Who Turned Up the Heat


8/23/06
Controls for a submarine or modern heating system? You decide.
When I came home from doing some work and getting another quote for our countertops yesterday, on the porch were about nine or ten cardboard boxes, which is the entirety of our radiant floor heating system from Radiant Floor Company. It seemed so small. Having grown up in an old three-story Victorian, a heating system was always a massive and mysterious bunch of copper tubing, temperamental pilot-lights, huge water heaters and even huger oil tanks and furnaces. To see it all so simply laid out on our porch, as something I can pack in its entirety into my Subaru with room to spare, was an odd feeling. But I am cool with it. It is quiet, extremely energy efficient, and relatively inexpensive. Time to dig into those cartons.

 3/31/12 
I read that and see my naivete in thinking I would not have much copper involved in my plumbing system. I also believed I was going to plumb the whole house myself, or at least the heating and hot water system. Wrong on both accounts. Thousands of dollars, hundreds of feet of copper and one professional plumber later my heating system was installed, and I am glad I did not go through with my stupid plan of doing it myself. I never would have gotten the house finished.
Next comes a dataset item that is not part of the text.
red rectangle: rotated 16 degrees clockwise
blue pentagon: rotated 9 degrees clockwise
As far as how well the whole thing is working, an on-demand water heater and radiant floor heating are things you have to sort of get used to, and I think the addition of a solar hot water heater with a small super-insulated storage tank will make the whole thing work even better, but as of right now I use around 300 gallons of propane a year for my radiant heat, hot water needs, gas dryer and range. Not bad. The aforementioned large 3-story victorian uses that much oil over 2 weeks in January. So I feel pretty good about it.